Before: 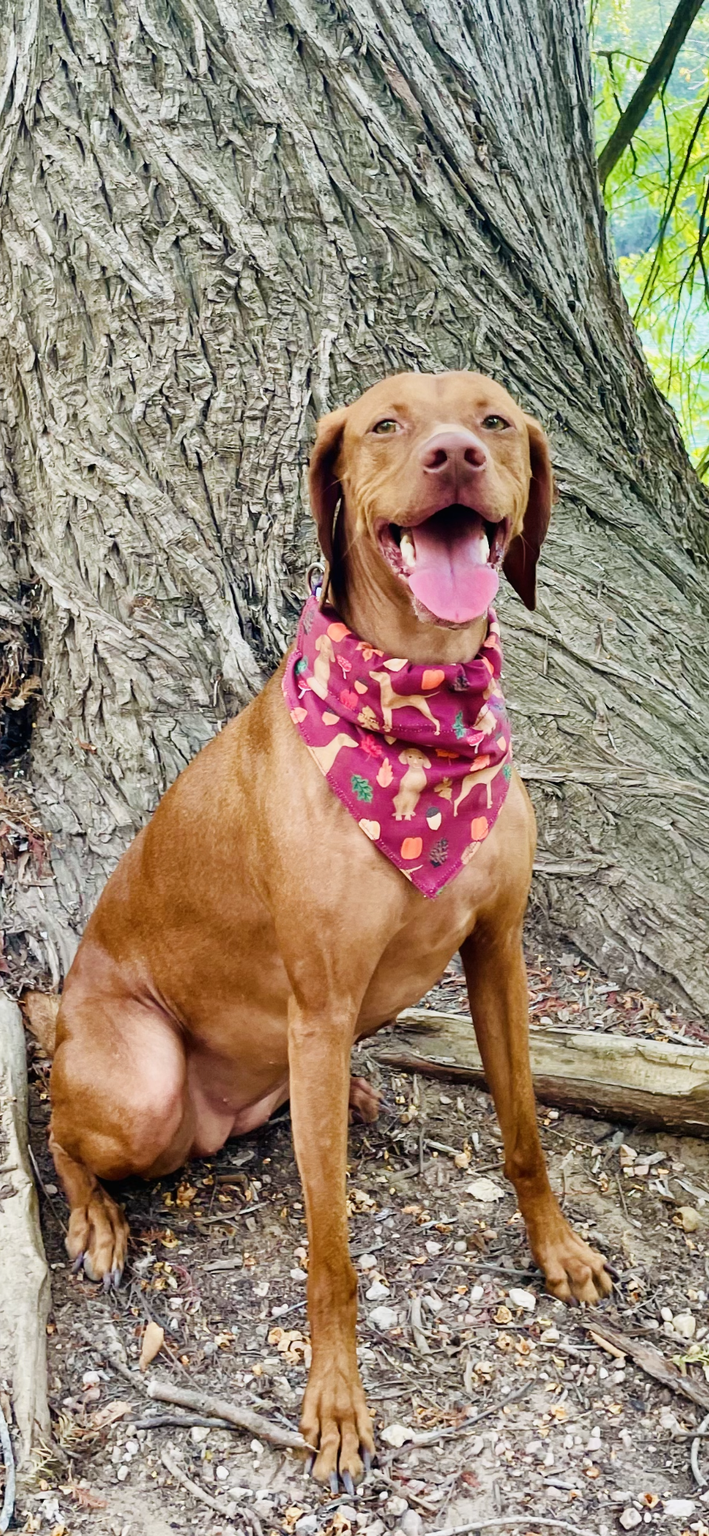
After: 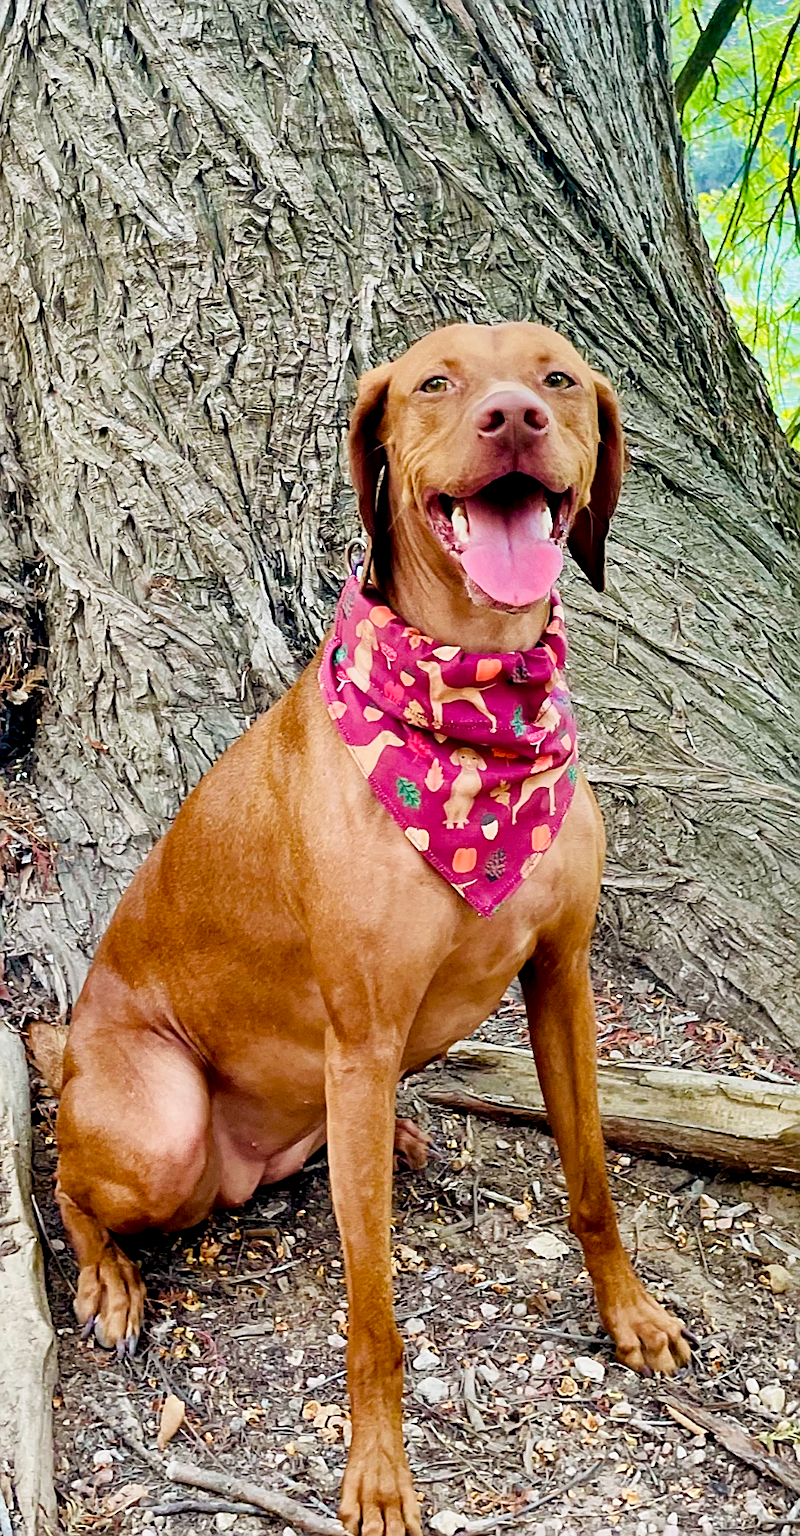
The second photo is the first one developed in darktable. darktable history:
sharpen: on, module defaults
exposure: black level correction 0.009, compensate highlight preservation false
crop and rotate: top 5.594%, bottom 5.729%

◆ ◆ ◆ ◆

» What you are asked to do
Copy the data above line for line, leaving out the pictures.

» Output for this task
Before: 
After: 
The second photo is the first one developed in darktable. darktable history:
sharpen: on, module defaults
exposure: black level correction 0.009, compensate highlight preservation false
crop and rotate: top 5.594%, bottom 5.729%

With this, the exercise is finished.